# TASK STATEMENT:
Omit all pictures, and print word for word only the lines from the one containing "fogyasztókat!" through the end of the data.
------ GIVEN INFORMATION ------
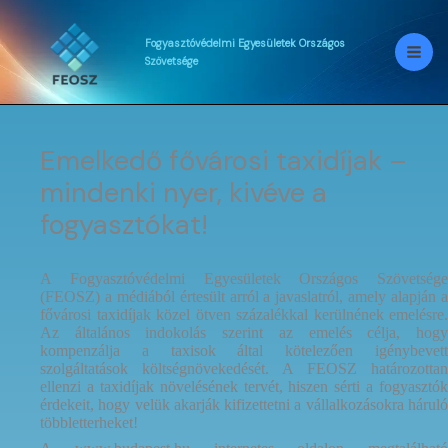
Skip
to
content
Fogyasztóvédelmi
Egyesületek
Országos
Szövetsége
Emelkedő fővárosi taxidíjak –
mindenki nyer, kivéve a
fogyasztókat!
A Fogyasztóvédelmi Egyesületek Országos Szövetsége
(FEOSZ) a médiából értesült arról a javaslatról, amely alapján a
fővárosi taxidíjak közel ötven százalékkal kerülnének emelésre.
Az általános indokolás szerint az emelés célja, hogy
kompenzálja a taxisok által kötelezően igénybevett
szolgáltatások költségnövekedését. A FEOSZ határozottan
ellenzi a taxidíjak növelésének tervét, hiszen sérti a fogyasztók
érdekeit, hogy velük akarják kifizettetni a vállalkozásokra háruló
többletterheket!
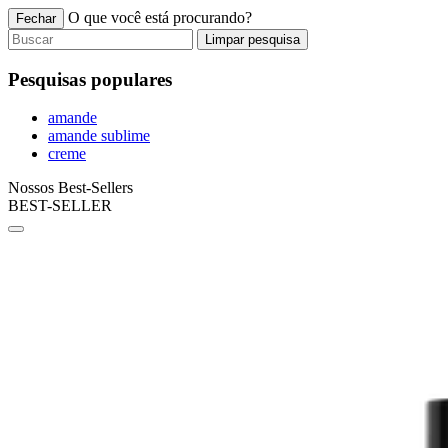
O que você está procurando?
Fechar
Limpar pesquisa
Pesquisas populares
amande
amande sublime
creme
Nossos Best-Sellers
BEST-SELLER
------
# TASK SOLUTION:
fogyasztókat!
A Fogyasztóvédelmi Egyesületek Országos Szövetsége
(FEOSZ) a médiából értesült arról a javaslatról, amely alapján a
fővárosi taxidíjak közel ötven százalékkal kerülnének emelésre.
Az általános indokolás szerint az emelés célja, hogy
kompenzálja a taxisok által kötelezően igénybevett
szolgáltatások költségnövekedését. A FEOSZ határozottan
ellenzi a taxidíjak növelésének tervét, hiszen sérti a fogyasztók
érdekeit, hogy velük akarják kifizettetni a vállalkozásokra háruló
többletterheket!
O que você está procurando?
Fechar
Limpar pesquisa
Pesquisas populares
amande
amande sublime
creme
Nossos Best-Sellers
BEST-SELLER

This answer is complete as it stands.